The Mozilla Ignite competition, cosponsored with the National Science Foundation, today announced the winners of its yearlong open innovation challenge. These applications are designed to take advantage of a "next generation Internet" currently being piloted in several cities, with speeds up to a gigabyte per second—that's 70% of the speed of light. The directive was that the ideas had to be applied to the public good: no virtual car test drives or immersive real-time ads here. The applications span the realms of health care, disaster response, city planning, citizen science, and education.
Lots of bandwidth means not only a faster Internet, but a smarter Internet with lots of streaming video, 3-D telepresence using tools like Microsoft's Kinect, and real-time analysis of big data.
For example, Real-Time Emergency Response (RtER) is designed to allow first responders to quickly integrate live streaming-video feeds, social media updates, and GPS information coming from the smartphones of multiple people on the ground in a crisis situation, both emergency personnel and members of the general public.

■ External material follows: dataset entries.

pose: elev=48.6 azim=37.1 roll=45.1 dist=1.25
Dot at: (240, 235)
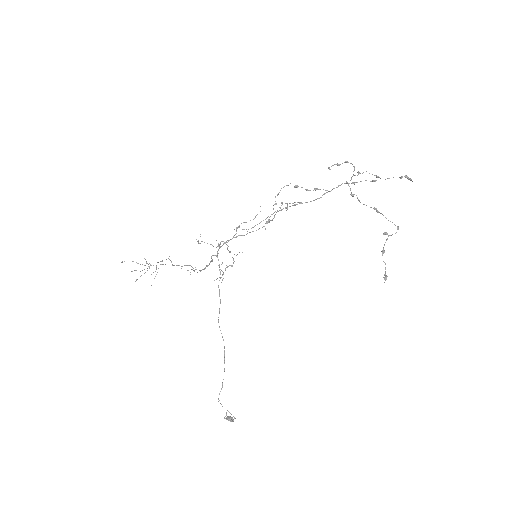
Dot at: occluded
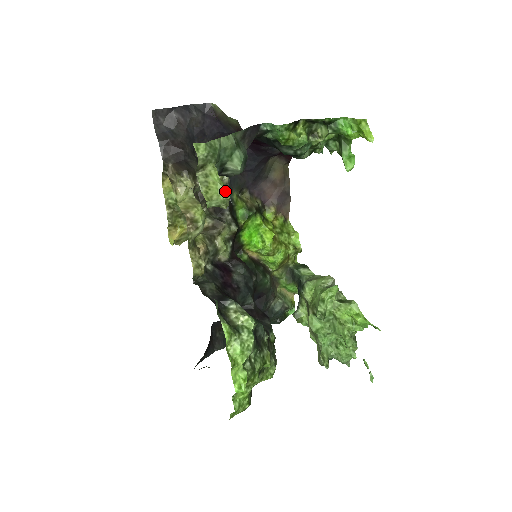
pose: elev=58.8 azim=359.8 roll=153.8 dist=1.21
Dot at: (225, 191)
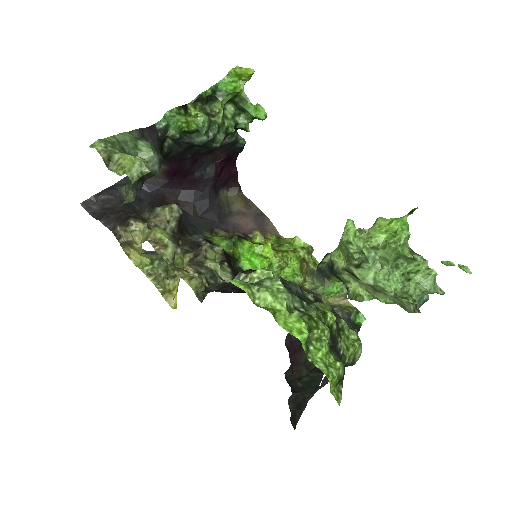
Dot at: (137, 157)
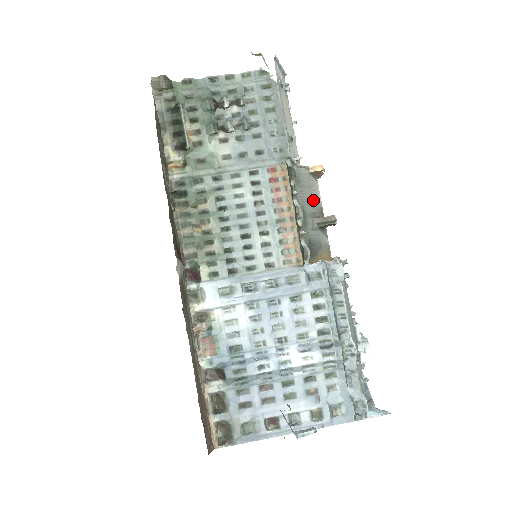
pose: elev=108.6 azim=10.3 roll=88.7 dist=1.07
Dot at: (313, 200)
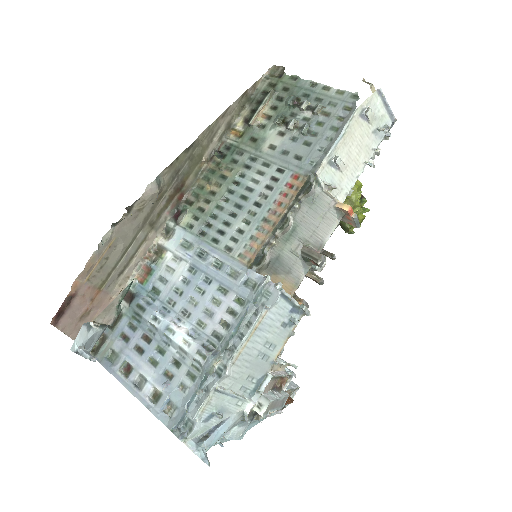
Dot at: (317, 230)
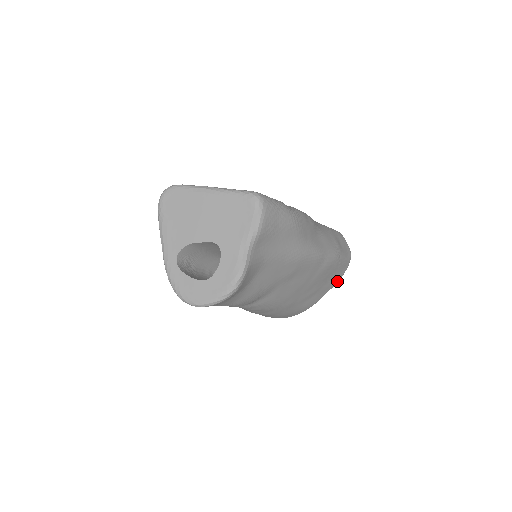
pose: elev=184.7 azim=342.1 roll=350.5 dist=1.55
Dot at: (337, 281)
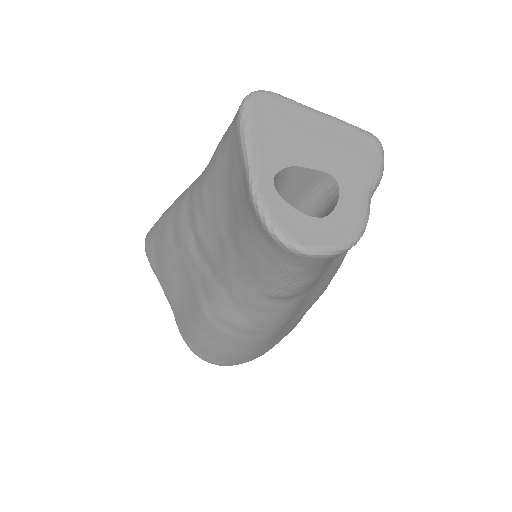
Dot at: occluded
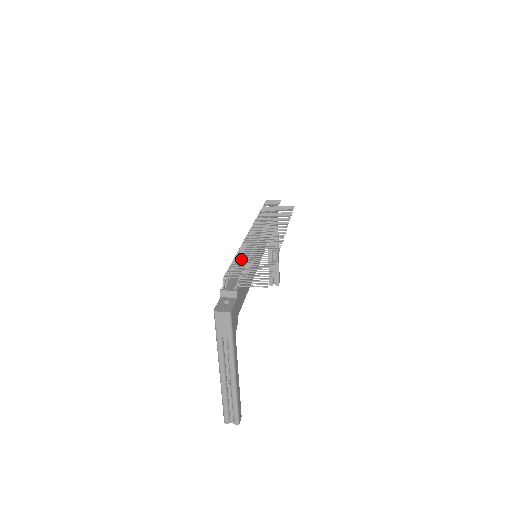
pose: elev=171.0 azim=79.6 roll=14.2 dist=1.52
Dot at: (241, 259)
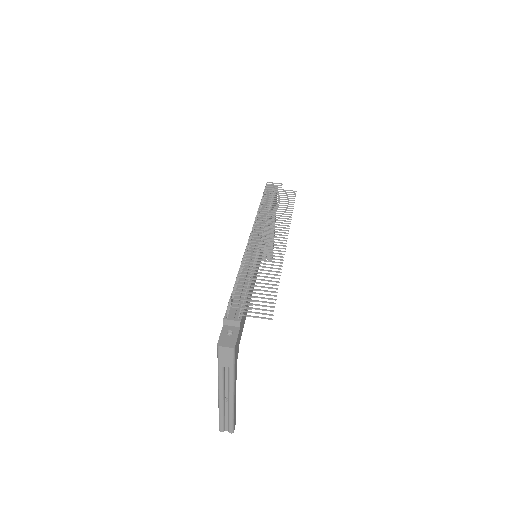
Dot at: occluded
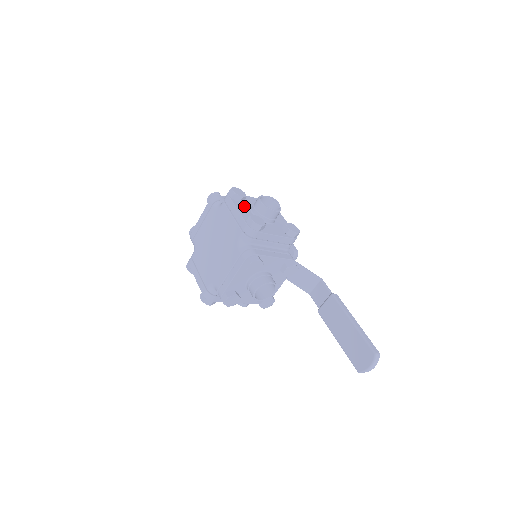
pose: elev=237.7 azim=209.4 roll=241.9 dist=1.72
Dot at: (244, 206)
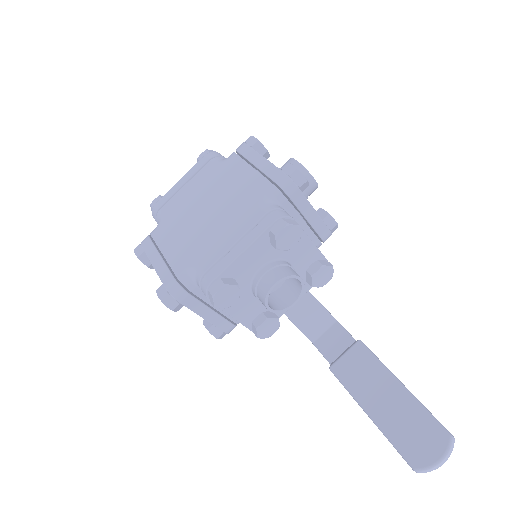
Dot at: occluded
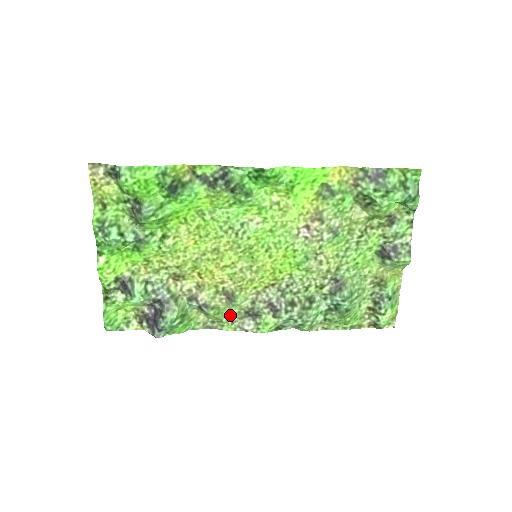
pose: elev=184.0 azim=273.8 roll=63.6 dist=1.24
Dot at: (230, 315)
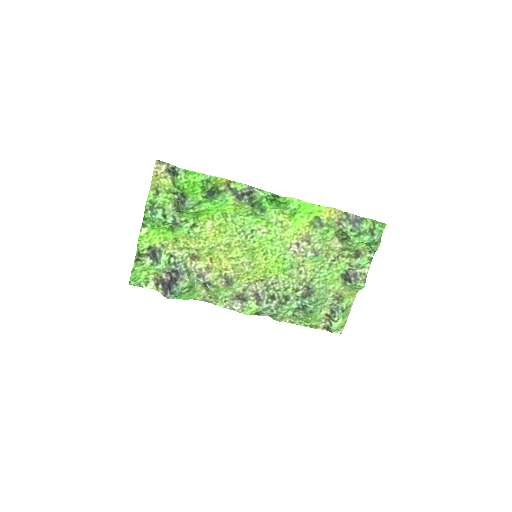
Dot at: (225, 295)
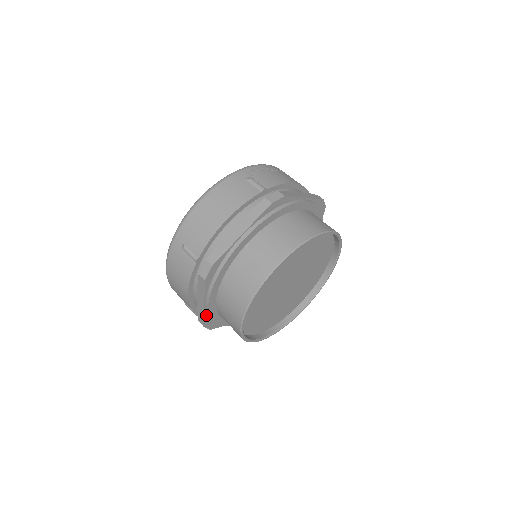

Using a Web-based tool and mobile client, the people in the command center could analyze all the live and stored data to determine priorities of what to do next, and even direct individuals in the field as to where to aim their cameras next.
A project with the less-than-catchy title of Easy 3-D provides one of the headiest glimpses of what the ultrafast Internet might bring. The project is spearheaded by the creators of Lynx, an early-model, Kickstarter-funded handheld camera for 3-D motion capture. They plan to integrate with the Lynx to provide cloud processing, editing, content management, and publishing for 3-D content on the Web. The planned tool set will include 3-D printing of your 3-D image, animation, and sharing via social media. "As HD videos and photo rolls incentivized broadband, 3-D content absolutely requires Gigabit to be fully realized," the project creators note.
Are you ready for a YouTube's worth of consumer-created content in three dimensions? Get ready.